Bennett runs and runs, passed from disguised mercenary to hospital bed over and over until she manages to take down the shadowy cabal behind the theft of the disc. Their dominance is so complete precisely because everything is computerized. “Angela Bennett” has no physical footprint, no reality for anyone but her senile mother and a kooky local psychologist. Her life is code; her existence is a phantom inside the cosmic machine. Every time she makes a phone call, they can find her. Every person she speaks to becomes another datum to put in her file. It’s not so much that she loses her identity as that she never had one to begin with—the Net giveth, the Net taketh away.

Watching the film, I couldn’t stop thinking about Whole Foods and how they keep trying to get me to pay with my palm print. I couldn’t shake this nagging dread deep in the pit of my stomach, the one I get every time I buy a new appliance and find out it has to be wi-fi connected to print or make toast. I too am increasingly little more than a file on the interconnected set of servers that now constitute “life.” You are too. Each day there are fewer and fewer physical signs of our reality: even our IDs and money fade and become ways to break us down into data, track us as we move about. I am this location now. I am that location then. I am a purchase of $4.96. I am the 10,000 steps in the hot sun, the reward my insurance company sends when the counter hits ten days. My phone receives the reward addressed to a “Chase” who is not there. I am Ruth Marx.

What’s more, the digital detritus turned ephemeral essence is, much like The Net, stultifying, boring. Sandra Bullock does a convincing job, but her role remains mostly screaming, big-eyed, and running. It’s hardly exciting; she runs to survive not because it’s thrilling. I too keep on to keep on keeping on.

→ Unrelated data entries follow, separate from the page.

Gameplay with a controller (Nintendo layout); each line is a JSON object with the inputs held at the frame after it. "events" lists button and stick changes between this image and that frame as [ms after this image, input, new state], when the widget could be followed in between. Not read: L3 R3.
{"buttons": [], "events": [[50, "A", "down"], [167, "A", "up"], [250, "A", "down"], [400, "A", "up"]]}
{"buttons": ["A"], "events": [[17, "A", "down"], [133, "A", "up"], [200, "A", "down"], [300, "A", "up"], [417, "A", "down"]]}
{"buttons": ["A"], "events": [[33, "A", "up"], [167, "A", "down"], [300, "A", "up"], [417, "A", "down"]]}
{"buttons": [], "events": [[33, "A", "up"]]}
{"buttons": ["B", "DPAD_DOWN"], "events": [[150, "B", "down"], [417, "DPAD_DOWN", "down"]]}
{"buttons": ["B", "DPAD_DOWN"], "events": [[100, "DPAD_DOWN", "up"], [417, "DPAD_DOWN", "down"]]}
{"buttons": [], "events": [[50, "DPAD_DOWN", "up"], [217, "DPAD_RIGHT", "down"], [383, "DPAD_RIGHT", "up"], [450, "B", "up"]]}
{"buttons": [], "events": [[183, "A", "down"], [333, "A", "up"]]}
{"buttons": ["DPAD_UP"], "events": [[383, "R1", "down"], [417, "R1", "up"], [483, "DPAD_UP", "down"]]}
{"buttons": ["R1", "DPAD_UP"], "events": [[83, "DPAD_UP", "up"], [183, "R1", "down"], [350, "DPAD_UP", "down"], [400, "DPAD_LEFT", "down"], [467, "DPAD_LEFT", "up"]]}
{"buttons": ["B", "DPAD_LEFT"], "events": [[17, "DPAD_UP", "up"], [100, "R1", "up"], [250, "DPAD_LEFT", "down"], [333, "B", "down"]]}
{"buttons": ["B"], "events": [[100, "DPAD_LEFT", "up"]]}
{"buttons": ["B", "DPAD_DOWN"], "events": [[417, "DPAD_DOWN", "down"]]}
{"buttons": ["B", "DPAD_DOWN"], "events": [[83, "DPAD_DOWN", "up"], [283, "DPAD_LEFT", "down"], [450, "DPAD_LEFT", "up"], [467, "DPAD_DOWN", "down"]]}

Ironically, and as usual, the 90s version of the future, even if dystopian, is more titillating. The secret program Angela Bennett possesses opens with a brightly colored splash of flash art. Rock n’ roll Mozart plays, and the computer shakes with a montage of facts and figures, revealing all the world’s secrets right then and there. Talk about movie magic. In the real world, the program would launch to reveal pastel Corporate Memphis icons opening onto the barest silhouette of the solar temple.